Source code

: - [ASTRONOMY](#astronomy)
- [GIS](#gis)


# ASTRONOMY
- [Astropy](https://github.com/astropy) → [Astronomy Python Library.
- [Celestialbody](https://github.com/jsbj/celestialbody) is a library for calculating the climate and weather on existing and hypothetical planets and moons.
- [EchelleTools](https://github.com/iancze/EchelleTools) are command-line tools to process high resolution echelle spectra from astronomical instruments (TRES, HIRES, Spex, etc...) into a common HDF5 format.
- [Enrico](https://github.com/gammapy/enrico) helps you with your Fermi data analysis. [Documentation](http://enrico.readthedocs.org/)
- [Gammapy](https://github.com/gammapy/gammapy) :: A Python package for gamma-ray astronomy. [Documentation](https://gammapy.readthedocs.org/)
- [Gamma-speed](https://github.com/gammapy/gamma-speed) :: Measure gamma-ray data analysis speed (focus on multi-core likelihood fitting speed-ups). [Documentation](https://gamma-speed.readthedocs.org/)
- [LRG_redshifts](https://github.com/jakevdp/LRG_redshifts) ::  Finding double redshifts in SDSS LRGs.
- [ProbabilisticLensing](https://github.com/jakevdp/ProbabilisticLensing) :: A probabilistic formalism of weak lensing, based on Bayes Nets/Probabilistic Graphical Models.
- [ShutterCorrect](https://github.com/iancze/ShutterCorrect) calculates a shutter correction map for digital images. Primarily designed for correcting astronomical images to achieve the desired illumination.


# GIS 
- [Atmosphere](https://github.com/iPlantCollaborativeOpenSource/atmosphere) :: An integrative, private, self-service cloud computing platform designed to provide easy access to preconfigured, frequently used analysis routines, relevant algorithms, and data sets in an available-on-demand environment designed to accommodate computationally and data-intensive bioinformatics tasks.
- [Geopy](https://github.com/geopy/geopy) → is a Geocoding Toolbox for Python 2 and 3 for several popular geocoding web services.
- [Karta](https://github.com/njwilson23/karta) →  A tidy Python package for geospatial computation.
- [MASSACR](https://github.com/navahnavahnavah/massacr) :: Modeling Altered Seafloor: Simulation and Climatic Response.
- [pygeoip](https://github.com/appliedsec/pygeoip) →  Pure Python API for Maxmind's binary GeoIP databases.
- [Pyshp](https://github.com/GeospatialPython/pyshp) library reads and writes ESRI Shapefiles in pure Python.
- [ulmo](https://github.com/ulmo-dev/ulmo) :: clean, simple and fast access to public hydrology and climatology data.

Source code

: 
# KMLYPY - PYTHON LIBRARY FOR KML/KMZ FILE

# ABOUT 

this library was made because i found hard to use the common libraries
************
■ **Work to be completed**
Reproduce the entries exactly. Every word has to stay the same.

■ **Output for this task**
Source code

: - [ASTRONOMY](#astronomy)
- [GIS](#gis)


# ASTRONOMY
- [Astropy](https://github.com/astropy) → [Astronomy Python Library.
- [Celestialbody](https://github.com/jsbj/celestialbody) is a library for calculating the climate and weather on existing and hypothetical planets and moons.
- [EchelleTools](https://github.com/iancze/EchelleTools) are command-line tools to process high resolution echelle spectra from astronomical instruments (TRES, HIRES, Spex, etc...) into a common HDF5 format.
- [Enrico](https://github.com/gammapy/enrico) helps you with your Fermi data analysis. [Documentation](http://enrico.readthedocs.org/)
- [Gammapy](https://github.com/gammapy/gammapy) :: A Python package for gamma-ray astronomy. [Documentation](https://gammapy.readthedocs.org/)
- [Gamma-speed](https://github.com/gammapy/gamma-speed) :: Measure gamma-ray data analysis speed (focus on multi-core likelihood fitting speed-ups). [Documentation](https://gamma-speed.readthedocs.org/)
- [LRG_redshifts](https://github.com/jakevdp/LRG_redshifts) ::  Finding double redshifts in SDSS LRGs.
- [ProbabilisticLensing](https://github.com/jakevdp/ProbabilisticLensing) :: A probabilistic formalism of weak lensing, based on Bayes Nets/Probabilistic Graphical Models.
- [ShutterCorrect](https://github.com/iancze/ShutterCorrect) calculates a shutter correction map for digital images. Primarily designed for correcting astronomical images to achieve the desired illumination.


# GIS 
- [Atmosphere](https://github.com/iPlantCollaborativeOpenSource/atmosphere) :: An integrative, private, self-service cloud computing platform designed to provide easy access to preconfigured, frequently used analysis routines, relevant algorithms, and data sets in an available-on-demand environment designed to accommodate computationally and data-intensive bioinformatics tasks.
- [Geopy](https://github.com/geopy/geopy) → is a Geocoding Toolbox for Python 2 and 3 for several popular geocoding web services.
- [Karta](https://github.com/njwilson23/karta) →  A tidy Python package for geospatial computation.
- [MASSACR](https://github.com/navahnavahnavah/massacr) :: Modeling Altered Seafloor: Simulation and Climatic Response.
- [pygeoip](https://github.com/appliedsec/pygeoip) →  Pure Python API for Maxmind's binary GeoIP databases.
- [Pyshp](https://github.com/GeospatialPython/pyshp) library reads and writes ESRI Shapefiles in pure Python.
- [ulmo](https://github.com/ulmo-dev/ulmo) :: clean, simple and fast access to public hydrology and climatology data.

Source code

: 
# KMLYPY - PYTHON LIBRARY FOR KML/KMZ FILE

# ABOUT 

this library was made because i found hard to use the common libraries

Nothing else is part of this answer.